There have been some exceptions to the “sell in May” rule, most recently the 2009 summer bounce of 15% and a 40% gain for the full year.  2007 saw a modest gain of 4% for the May through September period while 2003 saw a 15.6% pick-up for the same period. 

However, today’s investors point to the recent selling that has followed good news.   We’re a little more than halfway through the first quarter earnings reporting season and of those reporting, 72.8% have been earnings expectations, yet stocks have sold off on the news.  Despite a strong week, the S&P 500 index is still off by 0.4% for April.  Year-to-date the S&P 500 is better by 11.6% and the long-term uptrend from October, 2011 remains intact, but is growing a bit long in the tooth.  The quandary for those wanting to sell is where to stash the cash?    

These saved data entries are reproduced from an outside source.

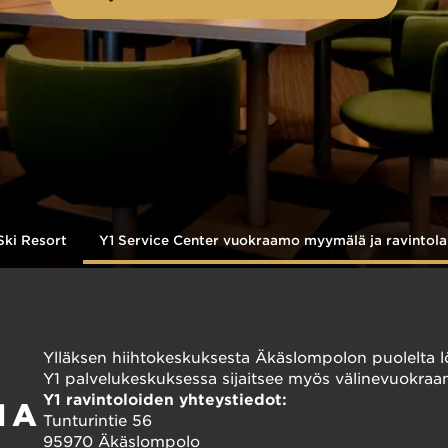
Ski Resort
Y1 Service Center vuokraamo myymälä ja ravintol
Ylläksen hiihtokeskuksesta Äkäslompolon puolelta lö
Y1 palvelukeskuksessa sijaitsee myös välinevuokra
Y1 ravintoloiden yhteystiedot:
MA
Tunturintie 56
95970 Äkäslompolo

On the other hand, stocks are reasonably priced and recent tests of support levels were successful.  The S&P 500 bounced off of near-term support at 1391, with even more support all the way down to 1340. With Friday’s close above 1400, the stage is set for a test of overhead resistance at the 52-week high of 1422 and the May, 2008 high of 1440.

 It may be hard to ignore the herd mentality when it comes to selling in May, but it’s even tougher to time the market.  Not only do you have to be right on the entry and exit dates, but you have to take into account your transaction costs.   Those investors who chose to buy and hold the S&P 500 index from the low on March 9, 2009 have doubled their money, as the S&P is up 102% since then. 

I, Investor 

The economic backdrop remains encouraging if not robust.  Last week’s release of first quarter GDP data showed consumers riding to the rescue as government spending and business investment declined. Still, at 2.2%, the rate of growth reflected a pick-up in exports despite slowing global growth. The housing market also contributed strength to GDP for the second consecutive quarter, and suggests finally a bottoming in the beleaguered sector.   

This week, the earnings parade continues with reports from regional banks, energy and pharmaceutical companies , AIG and consumer giants Anheuser Busch, Avon, GM,  and Kraft Foods, Visa and MasterCard, just to name a few. 

The April unemployment report, due out Friday, dominates this week’s economic calendar.  Consensus is for the unemployment rate to hold steady at 8.2% with the economy producing another 160-thousand jobs.    

Data out the following week should confirm already released numbers.  March consumer credit data, tracked by the Federal Reserve, will tell us how much of March consumer spending was on credit cards, while Wednesday, May 9th’s release of wholesale trade figures is a part of business sales and inventory data. 

March international trade statistics and April Treasury budget data on Thursday join weekly jobless claims and export/import prices while Friday sees the release of the April producer price index and preliminary consumer sentiment data from the University of Michigan. 

So, instead of investing by clichés, watch the economy, earnings and Europe, as well as volume and volatility.  Until the market breaks down decisively, the bulls still have the upper hand.